Monday, November 26, 2012


OUR GOAL FOR COLLECTING SHOE BOXES WAS 350. Honestly, my faith was a little weak regarding our meeting that goal. (Last year’s high was 270.) So, when we counted the boxes leaving the church we were just short (346) and when we re-counted the boxes at the drop-off site still 346. Truthfully, I wasn’t discouraged in fact I was pretty excited with how graciously God’s people gave.

Later that night, as Linda and I drove in the parking lot of the church, we saw three more boxes left at the door. Wow! Now we were just one short, but it might be too late to get these boxes to the drop-off site in time. We quickly made a phone call to the local area director for Operation Christmas Child and were told we could still get them in if we did so Monday morning. Whew!

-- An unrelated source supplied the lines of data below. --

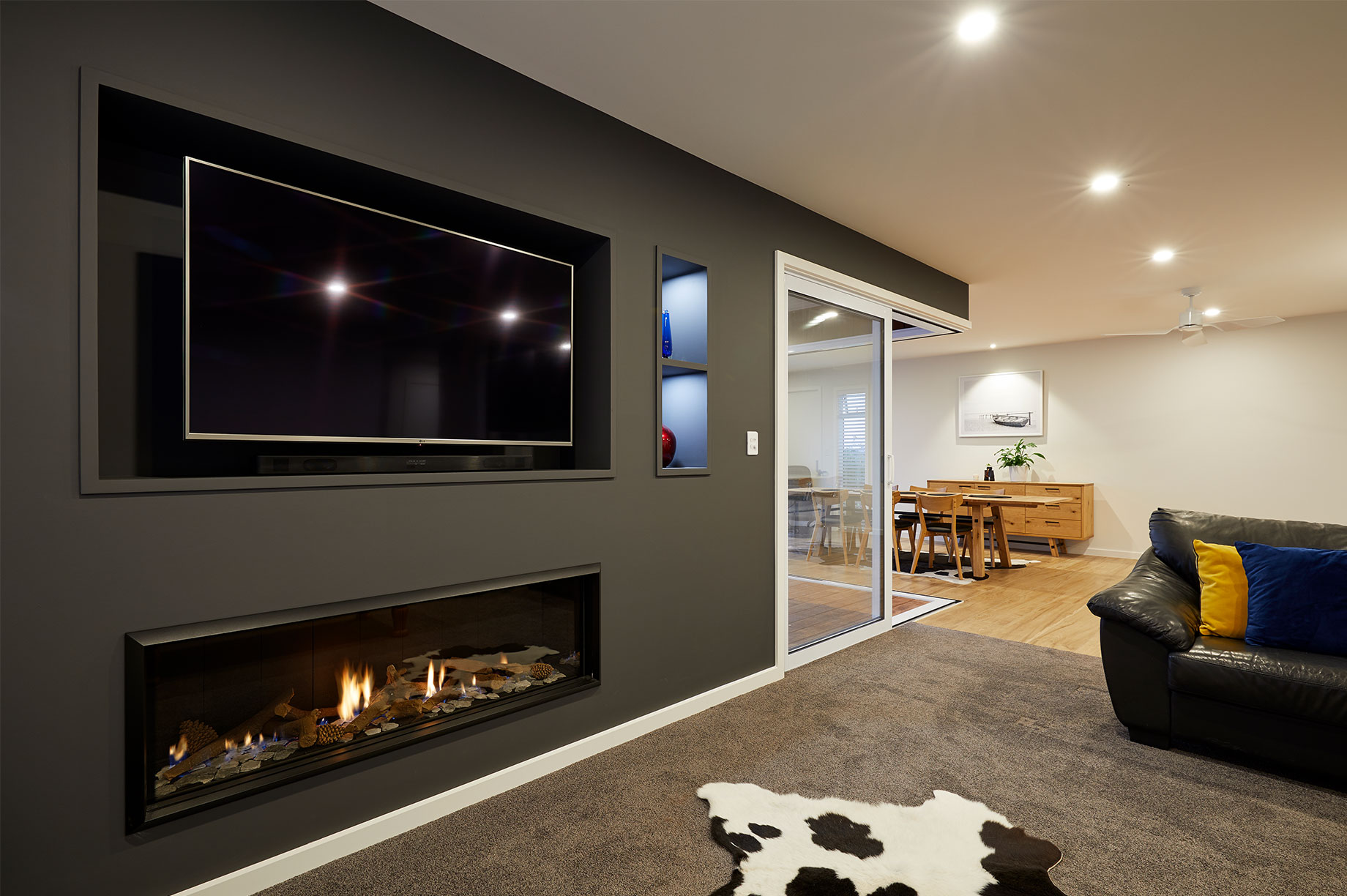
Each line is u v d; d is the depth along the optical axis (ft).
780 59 7.22
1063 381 25.26
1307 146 9.23
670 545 9.05
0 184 4.47
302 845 5.78
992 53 7.14
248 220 5.67
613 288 8.33
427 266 6.86
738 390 10.19
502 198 7.21
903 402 29.45
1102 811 6.68
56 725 4.65
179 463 5.65
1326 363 20.25
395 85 6.39
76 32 4.75
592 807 6.74
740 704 9.64
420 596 6.54
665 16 6.47
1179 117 8.46
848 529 13.14
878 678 10.80
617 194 8.44
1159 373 23.26
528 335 7.77
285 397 5.85
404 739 6.40
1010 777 7.39
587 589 8.16
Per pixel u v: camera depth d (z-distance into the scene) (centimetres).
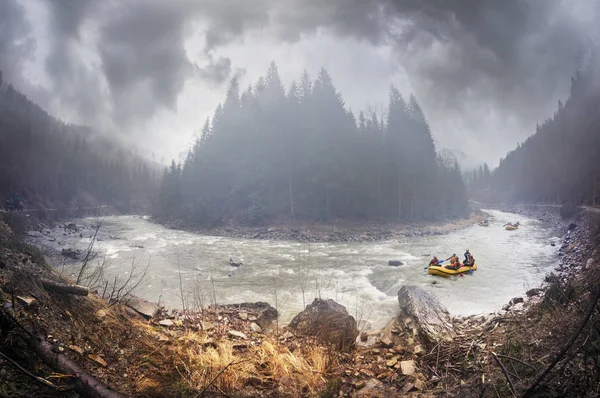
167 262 1750
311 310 735
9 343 312
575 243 2048
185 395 354
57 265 1400
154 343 480
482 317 769
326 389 431
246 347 559
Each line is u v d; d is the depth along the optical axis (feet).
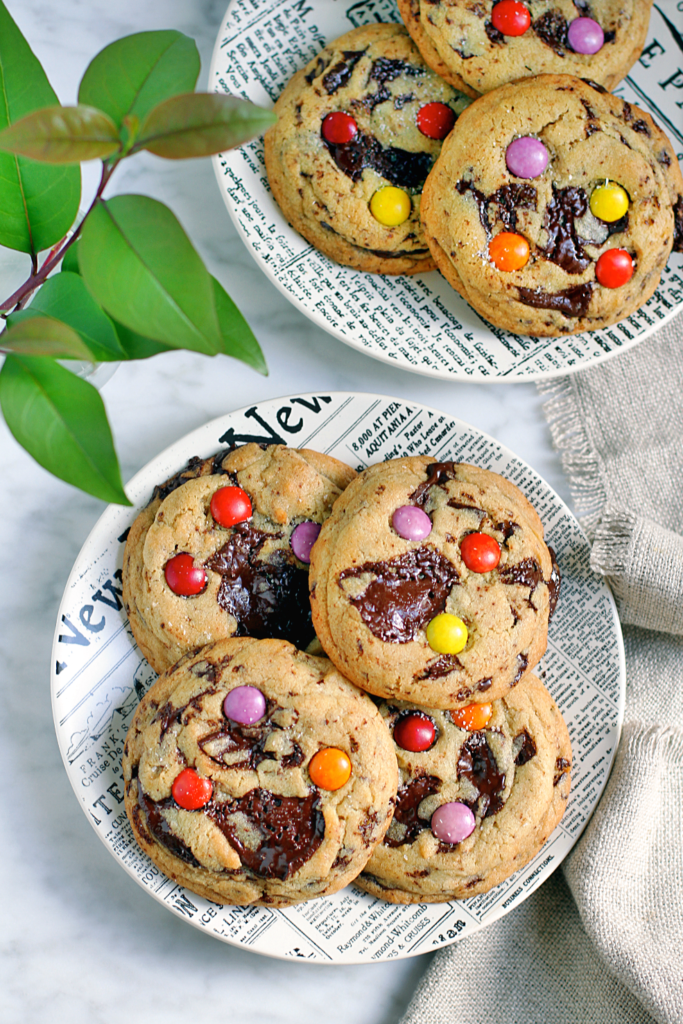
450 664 2.36
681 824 2.54
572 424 2.64
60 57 2.61
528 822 2.42
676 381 2.64
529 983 2.56
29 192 2.22
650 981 2.49
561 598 2.53
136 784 2.38
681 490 2.63
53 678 2.45
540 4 2.50
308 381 2.62
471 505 2.42
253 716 2.34
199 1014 2.57
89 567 2.47
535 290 2.48
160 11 2.62
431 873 2.42
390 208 2.50
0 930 2.56
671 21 2.56
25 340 2.07
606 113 2.47
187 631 2.42
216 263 2.62
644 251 2.48
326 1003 2.58
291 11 2.54
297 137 2.51
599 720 2.51
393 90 2.51
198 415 2.61
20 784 2.58
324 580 2.38
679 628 2.57
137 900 2.58
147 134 2.01
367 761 2.35
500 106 2.46
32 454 2.09
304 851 2.34
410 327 2.53
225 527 2.44
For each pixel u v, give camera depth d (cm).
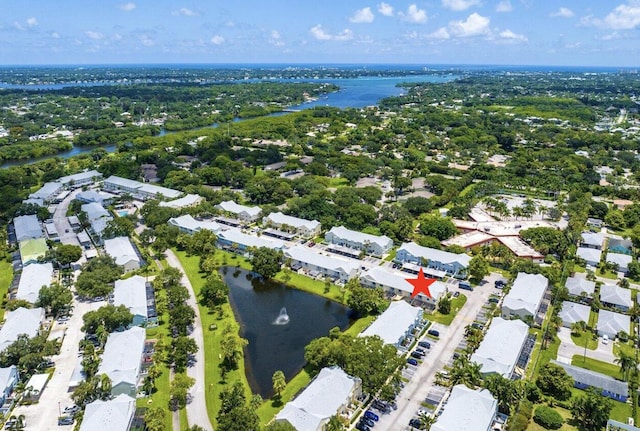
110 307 15562
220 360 14250
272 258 19825
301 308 17562
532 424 11706
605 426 11681
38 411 12125
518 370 13775
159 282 18212
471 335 15238
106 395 12312
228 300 18062
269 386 13212
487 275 19975
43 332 15375
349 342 13900
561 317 16438
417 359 14312
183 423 11638
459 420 11075
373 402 12519
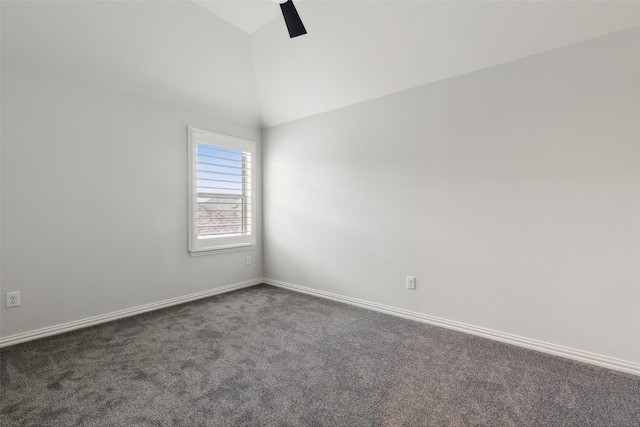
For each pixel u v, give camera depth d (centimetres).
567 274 205
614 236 190
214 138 351
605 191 192
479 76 238
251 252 402
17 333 226
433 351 215
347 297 325
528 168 218
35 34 216
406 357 206
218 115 356
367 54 265
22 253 228
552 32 201
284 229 386
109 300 273
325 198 342
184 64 286
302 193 365
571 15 190
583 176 199
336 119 330
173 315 288
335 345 224
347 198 323
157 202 305
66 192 248
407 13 226
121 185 279
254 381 177
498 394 165
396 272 288
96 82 262
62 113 245
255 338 237
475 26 216
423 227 270
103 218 269
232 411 151
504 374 184
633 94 183
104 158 269
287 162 380
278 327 259
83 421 143
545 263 213
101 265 268
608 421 144
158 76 284
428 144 265
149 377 181
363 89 296
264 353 212
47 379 178
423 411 151
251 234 398
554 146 208
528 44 212
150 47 259
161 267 309
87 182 259
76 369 189
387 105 290
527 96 217
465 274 248
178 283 323
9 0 195
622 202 187
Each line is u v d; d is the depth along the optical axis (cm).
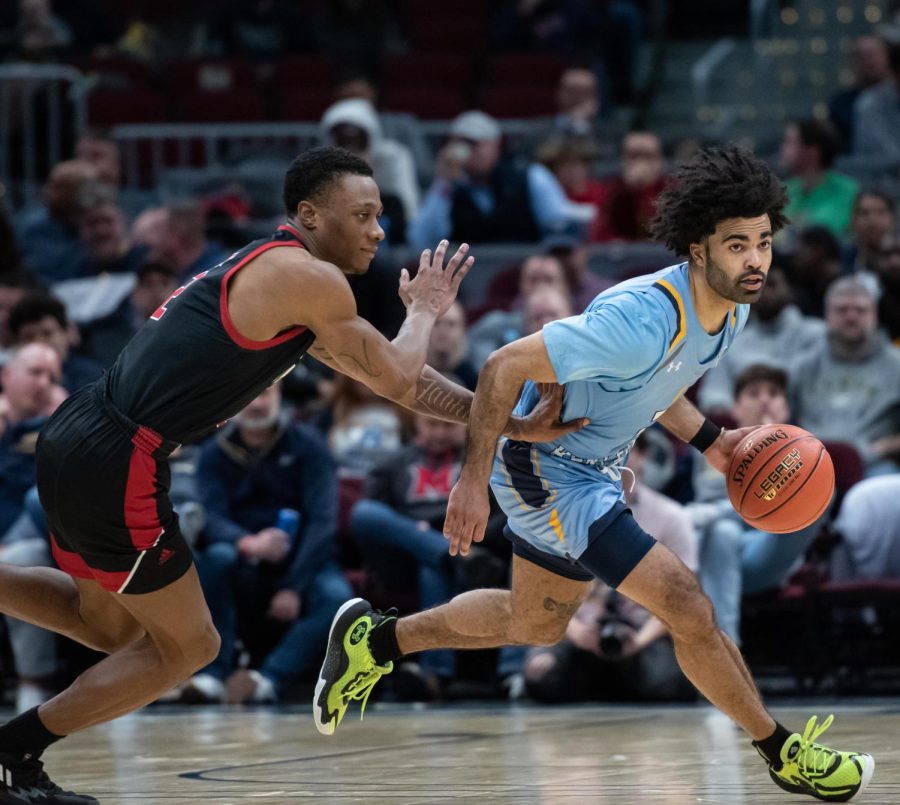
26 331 1256
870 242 1417
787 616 1168
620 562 575
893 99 1797
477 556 1073
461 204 1603
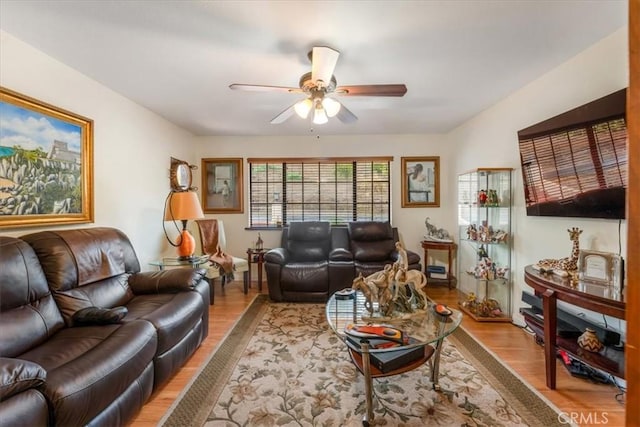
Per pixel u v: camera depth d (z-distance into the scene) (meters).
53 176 2.10
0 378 1.00
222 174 4.51
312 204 4.57
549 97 2.34
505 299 2.97
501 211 3.01
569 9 1.60
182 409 1.67
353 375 2.00
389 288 1.94
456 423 1.57
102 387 1.29
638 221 0.56
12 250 1.60
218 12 1.60
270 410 1.66
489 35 1.83
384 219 4.53
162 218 3.55
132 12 1.61
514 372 2.02
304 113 2.25
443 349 2.34
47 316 1.66
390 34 1.81
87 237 2.13
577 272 1.85
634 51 0.57
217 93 2.76
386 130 4.19
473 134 3.56
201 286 2.44
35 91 1.98
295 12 1.60
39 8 1.57
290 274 3.47
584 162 1.96
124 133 2.86
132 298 2.29
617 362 1.59
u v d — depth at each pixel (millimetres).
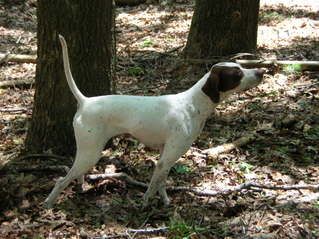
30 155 4445
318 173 4414
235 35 6457
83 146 3803
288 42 7387
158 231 3686
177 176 4363
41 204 3961
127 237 3654
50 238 3664
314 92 5707
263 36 7758
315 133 4973
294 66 6164
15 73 6379
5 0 9781
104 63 4512
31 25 8898
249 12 6461
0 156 4590
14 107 5578
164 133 3797
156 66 6543
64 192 4113
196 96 3816
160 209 3955
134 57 6910
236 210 3910
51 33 4371
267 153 4668
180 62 6414
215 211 3939
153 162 4477
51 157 4441
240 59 6398
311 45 7207
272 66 6172
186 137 3811
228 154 4652
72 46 4391
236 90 3773
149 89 5902
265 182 4289
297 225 3750
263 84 5918
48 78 4445
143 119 3781
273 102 5543
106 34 4477
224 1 6387
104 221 3816
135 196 4094
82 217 3869
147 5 10492
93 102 3807
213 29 6469
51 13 4348
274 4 10008
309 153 4684
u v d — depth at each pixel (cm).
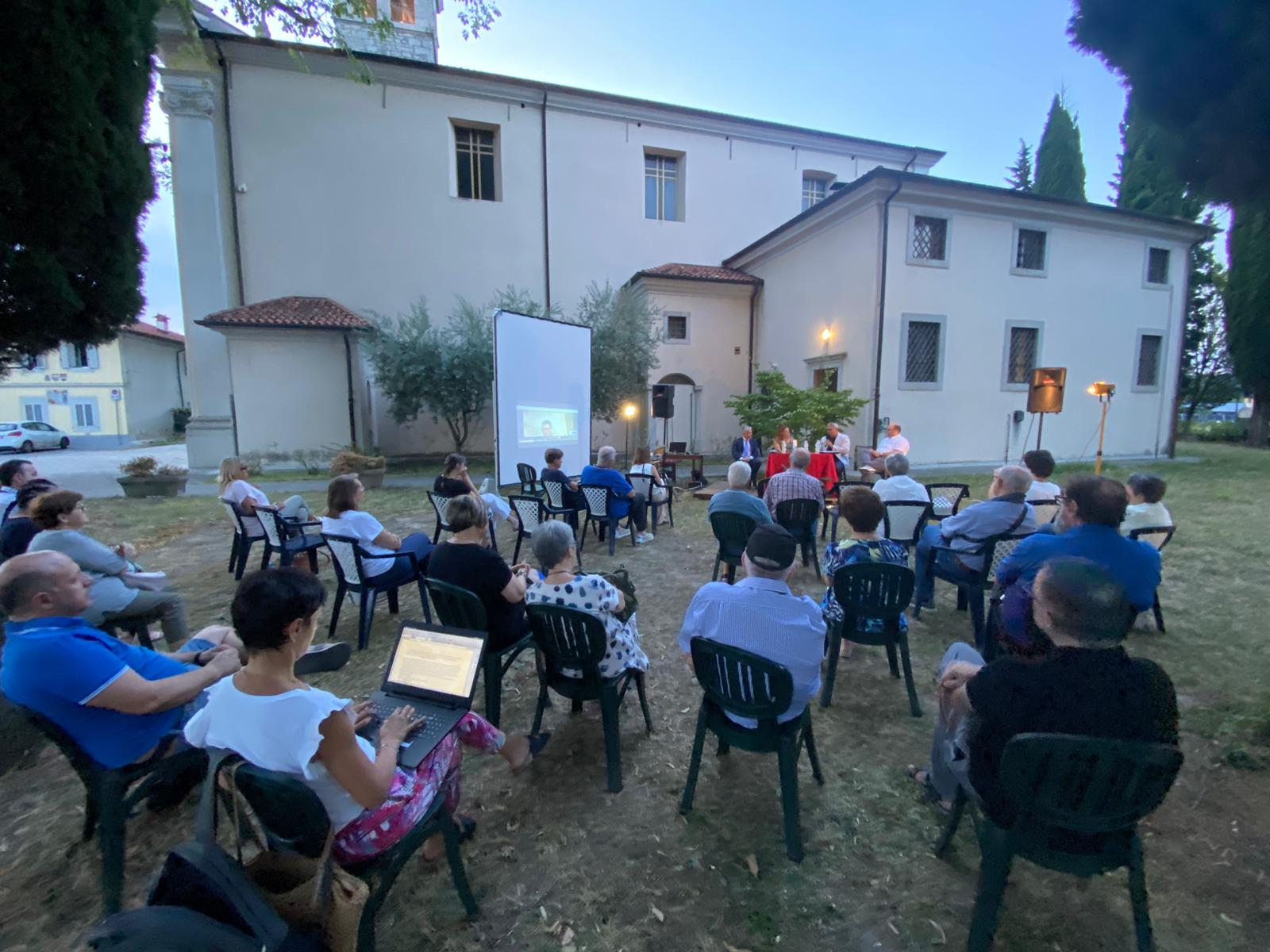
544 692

A little while later, after posting to Face Book our numbers we got an AWANA mom asking if she could get us their box! Can you believe it? We hit 350 on the nose! Then another contact and we discovered three more boxes had been delivered to the drop-off from Felton Bible Church members. The count was now 353! Goal met! Goal surpassed!

All this got me thinking about a Bible verse the Holy Spirit has been impressing upon me over the past three weeks; the LORD told Zechariah, “Who dares despise the day of small things, since the seven eyes of the LORD that range throughout the earth will rejoice when they see the chosen capstone in the hand of Zerubbabel?” ( Zechariah 4:10 ) I have been learning that the Lord is often at work in the small places and in small ways but the end thereof will be great and to His glory, as it should be.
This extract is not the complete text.